■ **Extrait choisi**

• • • • •

Si les Jacobins avaient été un produit imprévu de la Révolution française, le XIXe siècle, avec Marx puis Lénine tend à faire du parti révolutionnaire une condition préalable de la Révolution, le prolétariat dans son ignorance ne sachant pas ce qui est bon pour lui. Paradoxalement, il joint à cette croyance au pouvoir démiurgique de l'action politique l'idée d'un cours inévitable de l'histoire, que cette action est supposée réaliser.
Jacobinisme libéral
Dans son livre Le révolutionnaire, l'expert et le geek (2015), Gaspard Koenig plaide pour un jacobinisme libéral pour lequel la mission de l'État consiste à émanciper l’individu de tous les corps intermédiaires qui pourraient lui imposer leur tutelle (collectivités locales, régions...) : l'individu devrait avoir affaire directement avec l'État. Il est donc en faveur de la centralisation et opposé à la subsidiarité que prônent la plupart des libéraux. En particulier, contrairement aux libertariens, il exige un État jacobin fort, disposant de certains monopoles (en autres, l'enseignement) :
- Les libertariens, quant à eux, rejettent le concept que j'ai emprunté à l'historien Pierre Rosanvallon de jacobinisme libéral. Ils envisagent en effet leur liberté personnelle dans une relation ouvertement conflictuelle avec l'idée même d'État. Or, à mon sens, une société sans État est tout sauf une société d'individus libres.

• • • • •

■ **Matériel d'étude**

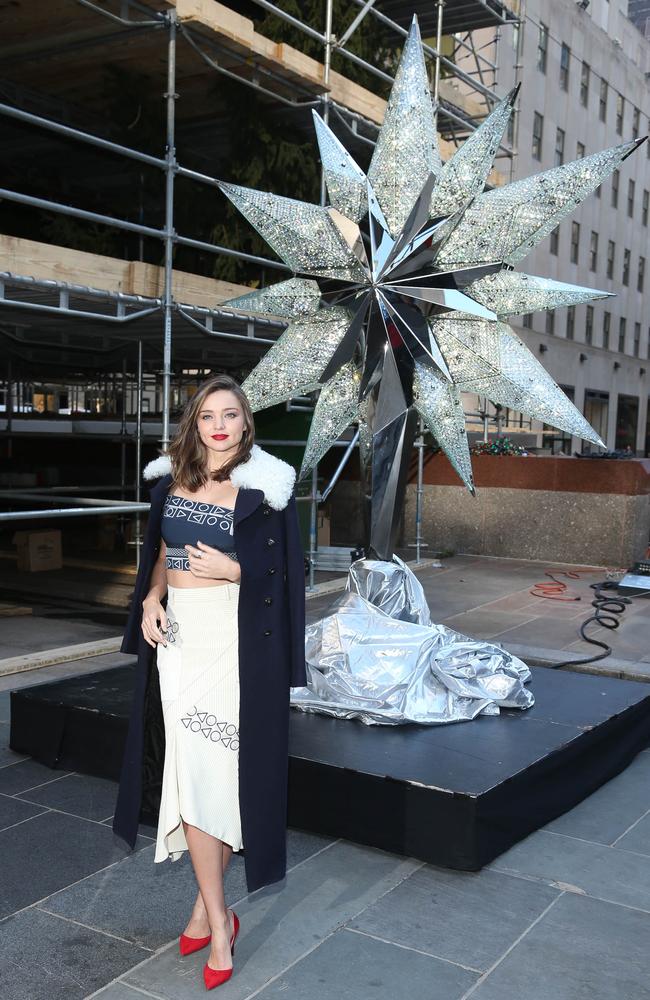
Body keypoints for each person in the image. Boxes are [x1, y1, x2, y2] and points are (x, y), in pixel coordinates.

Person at [112, 373, 307, 990]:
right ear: (193, 425)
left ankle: (211, 917)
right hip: (179, 644)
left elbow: (289, 579)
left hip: (236, 645)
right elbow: (160, 559)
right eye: (206, 416)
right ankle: (216, 913)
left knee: (217, 779)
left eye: (230, 415)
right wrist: (150, 598)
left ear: (246, 424)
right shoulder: (169, 482)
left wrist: (237, 569)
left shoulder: (266, 491)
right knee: (195, 774)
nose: (218, 425)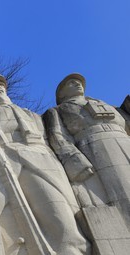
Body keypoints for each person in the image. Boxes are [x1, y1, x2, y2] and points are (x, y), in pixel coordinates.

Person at [0, 75, 92, 255]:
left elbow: (56, 140)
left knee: (63, 222)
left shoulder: (31, 115)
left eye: (1, 84)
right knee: (3, 230)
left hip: (41, 162)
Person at [44, 73, 130, 221]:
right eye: (71, 83)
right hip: (95, 144)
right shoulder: (58, 110)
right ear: (61, 93)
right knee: (122, 189)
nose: (78, 84)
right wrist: (75, 162)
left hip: (124, 138)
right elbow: (57, 136)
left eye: (79, 82)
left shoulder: (107, 104)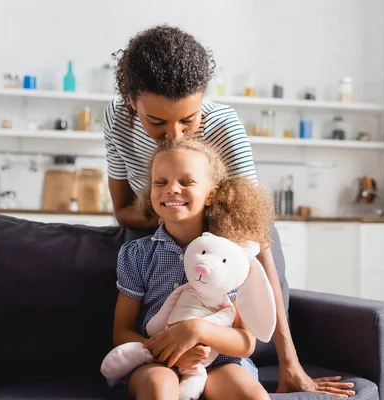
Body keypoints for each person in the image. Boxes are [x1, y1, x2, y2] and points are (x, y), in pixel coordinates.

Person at [104, 24, 355, 398]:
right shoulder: (117, 121)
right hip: (160, 244)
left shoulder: (224, 127)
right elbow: (123, 209)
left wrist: (291, 364)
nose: (176, 135)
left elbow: (253, 227)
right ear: (131, 101)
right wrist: (173, 211)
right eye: (156, 122)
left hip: (227, 247)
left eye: (188, 119)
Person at [111, 139, 275, 399]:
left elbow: (246, 342)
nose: (172, 189)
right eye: (160, 182)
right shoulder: (138, 254)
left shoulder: (232, 257)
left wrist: (197, 330)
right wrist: (171, 352)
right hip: (152, 359)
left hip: (219, 362)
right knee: (160, 387)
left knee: (252, 396)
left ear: (211, 194)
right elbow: (121, 332)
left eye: (187, 182)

• • • • •

■ **Questions de compréhension**
A – Répondez à ces questions sur l'extrait consacré au jacobinisme :
(i) Quel est le titre du livre de Gaspard Koenig paru en 2015 ?
(ii) À quel historien Koenig a-t-il emprunté le concept de jacobinisme libéral ?
(iii) Quel monopole de l'État est donné en exemple ?
B – Dites si chaque phrase est conforme à l'extrait sur le jacobinisme, en citant les mots qui le prouvent :
(i) Koenig est favorable à la subsidiarité.
(ii) Pour Koenig, l'individu devrait traiter directement avec l'État.
(iii) Les libertariens acceptent le concept de jacobinisme libéral.
C – Poursuivez l'extrait sur le jacobinisme après sa dernière phrase.
Vous n'aurez pas besoin des items.

■ **Réponses**
A –
(i) Le révolutionnaire, l'expert et le geek
(ii) Pierre Rosanvallon
(iii) L'enseignement

B –
(i) Non : « opposé à la subsidiarité que prônent la plupart des libéraux »
(ii) Oui : « l'individu devrait avoir affaire directement avec l'État »
(iii) Non : « Les libertariens, quant à eux, rejettent le concept »

C –
Sources
- 1991,
- George Armstrong Kelly, "The Jacobin and liberal contributions to the founding of the second and third French Republics (with an epilogue on America)", In: Joseph Klaits, Michael H. Haltzel, dir., "Liberty/Liberté: the American and French experiences", Washington, D.C.: Woodrow Wilson Center Press ; Baltimore: Johns Hopkins University Press, pp131-150
- Jean Rivero, "The Jacobin and liberal traditions", In: Joseph Klaits, Michael H. Haltzel, dir., "Liberty/Liberté: the American and French experiences", Washington, D.C.: Woodrow Wilson Center Press ; Baltimore: Johns Hopkins University Press, pp115-150
- 1992, François Furet, « Jacobinisme » in François Furet, Mona Ozouf (dir.), Dictionnaire critique de la Révolution française volume Idées, Champs Flammarion, pp233-251
- article « Club des Jacobins » in Jean Tulard, Jean-François Fayard, Alfred Fierro, Histoire et Dictionnaire de la Révolution française 1789-1799, Robert Laffont Bouquins, 1987
- Jules Michelet, Histoire de la Révolution française, 1847-1853
- Augustin Cochin, Les sociétés de pensée et la démocratie moderne, Plon 1921
Citations
- L'esprit jacobin, c'est la mainmise de la cité sur l'individu tout entier ; c'est l'effort pour réduire toutes les libertés à la liberté politique. C'est la manie légiférante, la réglementation et le contrôle à outrance ; c'est la suspicion jetée sur toute volonté d'indépendance dans l'ordre des idées et des croyances comme dans celui des actes. (Georges Palante)
- Il y a une ironie tragique à ce que ce soit justement le Contrat social de Rousseau, avec sa notion de guerre purement étatique, qui soit devenu la bible des Jacobins, de ces mêmes Jacobins qui décriaient la guerre inter-étatique classique, purement militaire, du XVIIIe siècle siècle en tant que guerre de cabinet de l'ancien régime et qui récusaient comme une affaire de tyrans et de despotes la liquidation de la guerre civile et la limitation de la guerre extérieure accomplies par l'État. Ils ont remplacé la guerre purement étatique par la guerre du peuple et la levée en masse démocratique. (Carl Schmitt, Le nomos de la Terre)
- On reconnaît dans la centralisation préconisée par les Jacobins l'influence de l'instinct populaire, plus facilement saisi de la notion simple de pouvoir que de la notion compliquée du contrat social. (Pierre-Joseph Proudhon, La Révolution sociale démontrée par le coup d'État du 2 décembre)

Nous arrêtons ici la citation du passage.